- _Problem to solve_
From the entries that follow, extract each line holding the string "prueba".

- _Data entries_
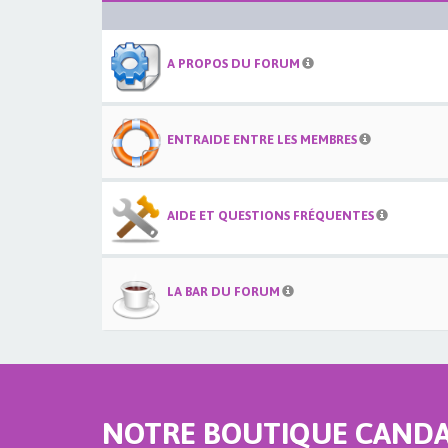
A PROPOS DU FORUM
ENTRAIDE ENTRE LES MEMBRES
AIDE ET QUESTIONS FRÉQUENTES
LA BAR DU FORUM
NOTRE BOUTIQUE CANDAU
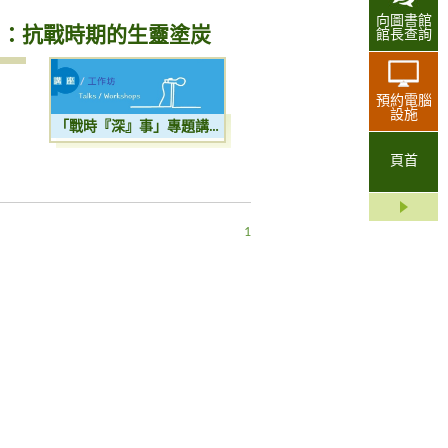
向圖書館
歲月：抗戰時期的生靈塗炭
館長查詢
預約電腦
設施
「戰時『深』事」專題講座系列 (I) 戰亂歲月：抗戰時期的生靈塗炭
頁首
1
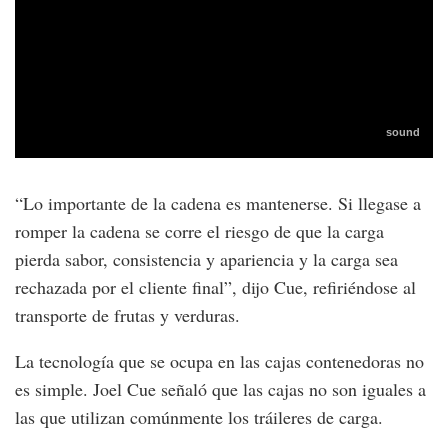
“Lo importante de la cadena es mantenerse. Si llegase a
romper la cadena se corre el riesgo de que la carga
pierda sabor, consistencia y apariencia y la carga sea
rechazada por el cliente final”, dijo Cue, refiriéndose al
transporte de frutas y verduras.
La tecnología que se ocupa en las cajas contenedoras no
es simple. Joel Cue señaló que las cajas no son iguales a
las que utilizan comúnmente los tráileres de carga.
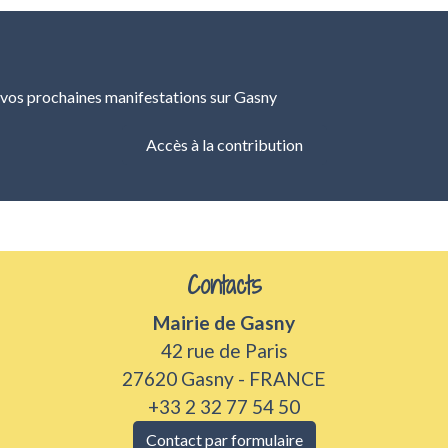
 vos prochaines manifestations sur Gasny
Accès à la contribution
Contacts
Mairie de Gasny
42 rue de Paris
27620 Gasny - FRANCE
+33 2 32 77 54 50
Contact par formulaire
---
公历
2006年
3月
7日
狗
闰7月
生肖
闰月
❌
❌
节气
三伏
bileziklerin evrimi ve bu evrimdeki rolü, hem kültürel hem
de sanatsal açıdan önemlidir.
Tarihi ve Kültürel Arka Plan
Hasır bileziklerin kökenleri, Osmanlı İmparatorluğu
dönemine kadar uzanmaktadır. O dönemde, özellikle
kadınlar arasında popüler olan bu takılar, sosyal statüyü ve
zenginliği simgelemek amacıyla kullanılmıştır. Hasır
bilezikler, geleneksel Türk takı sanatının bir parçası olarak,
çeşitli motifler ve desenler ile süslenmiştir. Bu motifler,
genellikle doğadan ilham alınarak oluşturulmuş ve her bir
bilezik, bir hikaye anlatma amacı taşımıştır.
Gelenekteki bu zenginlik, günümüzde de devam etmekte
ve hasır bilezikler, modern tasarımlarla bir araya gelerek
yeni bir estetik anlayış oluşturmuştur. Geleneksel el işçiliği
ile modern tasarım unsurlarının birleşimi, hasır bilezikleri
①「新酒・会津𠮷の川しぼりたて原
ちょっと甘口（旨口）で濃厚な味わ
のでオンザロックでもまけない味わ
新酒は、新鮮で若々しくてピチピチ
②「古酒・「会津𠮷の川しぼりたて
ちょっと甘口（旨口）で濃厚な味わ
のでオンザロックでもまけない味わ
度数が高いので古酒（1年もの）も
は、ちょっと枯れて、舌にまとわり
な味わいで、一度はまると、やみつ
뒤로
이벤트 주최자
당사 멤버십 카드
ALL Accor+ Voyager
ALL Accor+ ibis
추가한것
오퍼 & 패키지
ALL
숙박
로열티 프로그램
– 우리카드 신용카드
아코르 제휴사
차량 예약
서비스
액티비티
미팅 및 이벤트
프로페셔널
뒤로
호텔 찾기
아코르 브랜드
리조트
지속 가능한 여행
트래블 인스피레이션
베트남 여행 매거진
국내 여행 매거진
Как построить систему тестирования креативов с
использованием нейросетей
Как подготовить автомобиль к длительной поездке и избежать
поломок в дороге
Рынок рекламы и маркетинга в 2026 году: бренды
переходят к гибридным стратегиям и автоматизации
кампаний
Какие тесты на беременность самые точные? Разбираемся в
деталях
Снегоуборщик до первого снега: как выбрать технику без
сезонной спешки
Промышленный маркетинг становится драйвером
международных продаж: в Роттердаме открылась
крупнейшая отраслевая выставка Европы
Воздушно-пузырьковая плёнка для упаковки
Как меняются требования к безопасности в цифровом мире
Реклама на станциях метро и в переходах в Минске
--
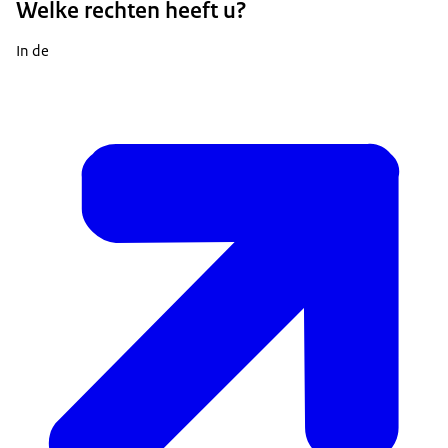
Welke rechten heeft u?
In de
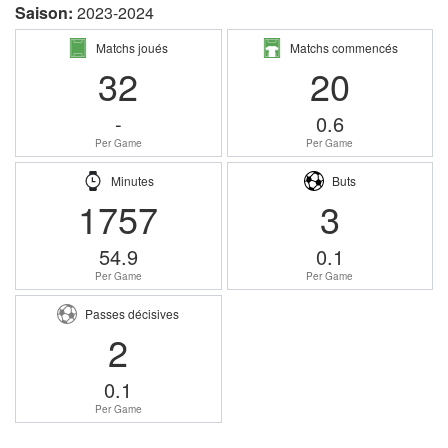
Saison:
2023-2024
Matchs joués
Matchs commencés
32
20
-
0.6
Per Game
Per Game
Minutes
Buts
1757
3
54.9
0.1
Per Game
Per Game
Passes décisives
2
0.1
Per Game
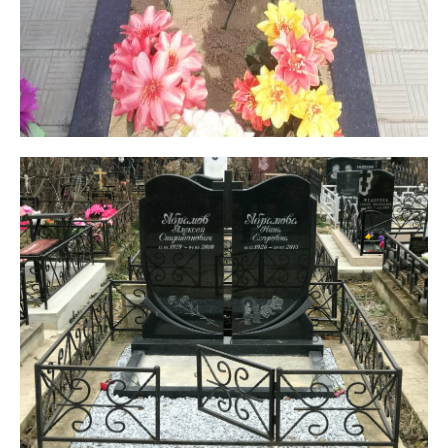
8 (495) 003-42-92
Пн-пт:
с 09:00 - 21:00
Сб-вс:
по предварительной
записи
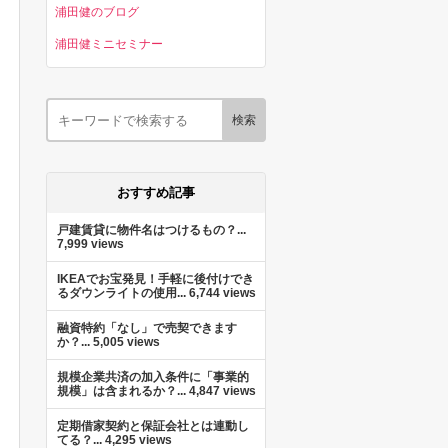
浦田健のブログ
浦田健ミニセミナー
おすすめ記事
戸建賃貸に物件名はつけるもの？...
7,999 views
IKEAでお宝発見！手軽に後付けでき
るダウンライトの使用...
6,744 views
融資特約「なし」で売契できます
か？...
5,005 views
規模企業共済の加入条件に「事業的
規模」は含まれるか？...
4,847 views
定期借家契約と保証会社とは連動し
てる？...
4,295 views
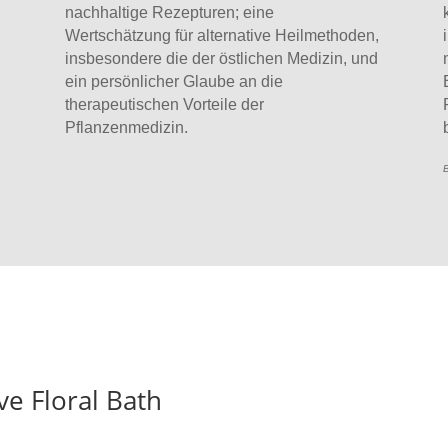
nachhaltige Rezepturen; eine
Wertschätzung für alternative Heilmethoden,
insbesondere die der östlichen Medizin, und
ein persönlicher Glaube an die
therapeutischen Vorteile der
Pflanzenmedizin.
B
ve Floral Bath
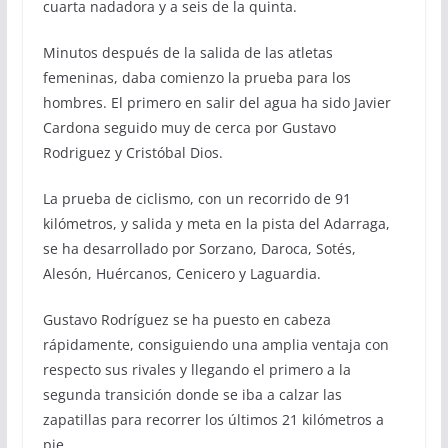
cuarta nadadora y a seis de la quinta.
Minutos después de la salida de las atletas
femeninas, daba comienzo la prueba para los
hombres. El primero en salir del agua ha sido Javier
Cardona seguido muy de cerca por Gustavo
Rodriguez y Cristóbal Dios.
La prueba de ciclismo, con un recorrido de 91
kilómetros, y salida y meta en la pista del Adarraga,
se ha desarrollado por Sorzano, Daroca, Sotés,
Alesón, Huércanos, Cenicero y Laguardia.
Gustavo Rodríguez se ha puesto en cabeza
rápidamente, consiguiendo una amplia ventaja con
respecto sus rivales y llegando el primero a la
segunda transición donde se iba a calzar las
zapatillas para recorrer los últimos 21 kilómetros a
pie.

- _Task result_
femeninas, daba comienzo la prueba para los
La prueba de ciclismo, con un recorrido de 91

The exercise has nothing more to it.